И то правда: вмонтировать, встроить Борхеса в себя (и самому "вмонтироваться" в Борхеса) не так уж просто. Хотя сей бесцеремонный в обращении с миром автор, естественно, предрасполагает к бесцеремонности в обращении с собой.
Вот очередная ассоциация: Борхес вписывается в традиционную, "начитанную" тобой с детства литературу - а значит, в тебя, читатель,- как живой лес в отвлеченную карту. Вы держите ее в руках и преисполнены веры в величие и правоту топографического ведомства - но все равно голова у вас идет кругом от несовпадений. Там, где запланирован сосновый бор, зацветает ряской болото. Лес сопротивляется, перетасовывает приметы, фальсифицирует ориентиры, восстает не только против карты, но даже против вчерашнего представления о нем: был дуб - теперь он повален бурей, пень выкорчевали, береза зазеленела, шалаш разворотили, пачка из-под сигарет "Астра" раскисла под дождем и т. п. Ох, как трудно живой жизни пролезать сквозь узкое горлышко схемы в условность. И так же трудно Борхесу соотноситься с прочей литературой - а он, кстати, только этим и занимается.

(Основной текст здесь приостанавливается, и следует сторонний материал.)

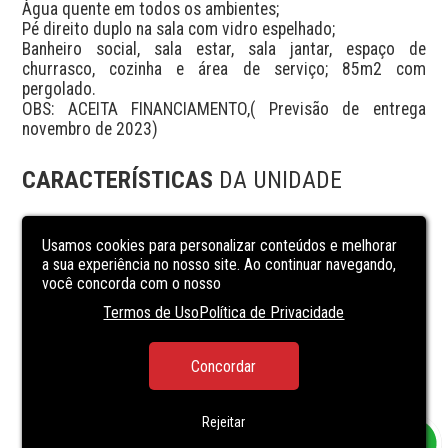
Àgua quente em todos os ambientes;

Pé direito duplo na sala com vidro espelhado;

Banheiro social, sala estar, sala jantar, espaço de 
churrasco, cozinha e área de serviço; 85m2 com 
pergolado.

OBS: ACEITA FINANCIAMENTO,( Previsão de entrega 
novembro de 2023)
CARACTERÍSTICAS
DA UNIDADE
área de serviço
Usamos cookies para personalizar conteúdos e melhorar
banheiro social
a sua experiência no nosso site. Ao continuar navegando,
você concorda com o nosso
CLOSET
Termos de Uso
Política de Privacidade
copa
Cozinha
Concordar
sala de estar
sala de jantar
Rejeitar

И побуждает прочую литературу активно отзываться на него, звучать в унисон ему. Буквально все, что читаешь параллельно Борхесу, источает феномены резонанса. Даже такой безыскусный литератор, как Даррелл,- а уж он-то - сама естественность на материале естествознания. В предисловии ко второй книге о своем детстве Даррелл заставляет ее персонажей обсуждать первую книгу - и комический эпизод, который прежде был бы воспринят именно как комический эпизод, представляется-чуть прочитаешь Борхеса - вкладом в философию искусства: здесь ведь тоже, как и в "Дон Кихоте", герои видят в себе одновременно и живых людей, и вымысел, явление эстетического ряда. И Борхес, когда пишет о Сервантесе, уже как бы и знает, что у Даррелла (да разве у одного Даррелла!) прием получит зеркальное продолжение.
Двойничество как психологическая (и социальная) проблема занимает много места в произведениях Достоевского, чьи герои предстают друг другу, самим себе и читателю в разных обличьях столь часто, что подобная растасовка индивидуальности на варианты становится для каждого из них потребностью или даже второй натурой. Повесть о мелком чиновнике, теряющем рассудок, называется "Двойник" - но так могли бы называться и другие вещи Достоевского, например, "Преступление и наказание" или "Идиот". Ибо и князь Мышкин, и студент Раскольников являют нам раздвоение личности,- вопрос только о том, у кого в глазах двоится: у них при взгляде "вовнутрь" или у нас, когда мы смотрим на них со стороны. Двойничество у Достоевского обширная тема, требующая детальной разработки в специальном исследовании.
Может показаться, что коллизии двойничества очень уж попахивают старой литературой, начиная с Плавта и кончая Гофманом да Стивенсоном. Борхес не в счет; он нигде не окажется (и не покажется) анахронизмом, эта ходячая энциклопедия свободно перемещается на персональной машине времени из эпохи в эпоху.
А все же призрак двойничества нет-нет да и посетит современную литературу.
Герой смотрится в зеркало и рецензирует увиденное... Этот элементарный вариант особенно распространен, о чем свидетельствуют некоторые подробности романа Ю. Бондарева "Игра", отмеченные критиком И. Дедковым в его статье с показательным названием "Перед зеркалом, или Страдания немолодого героя".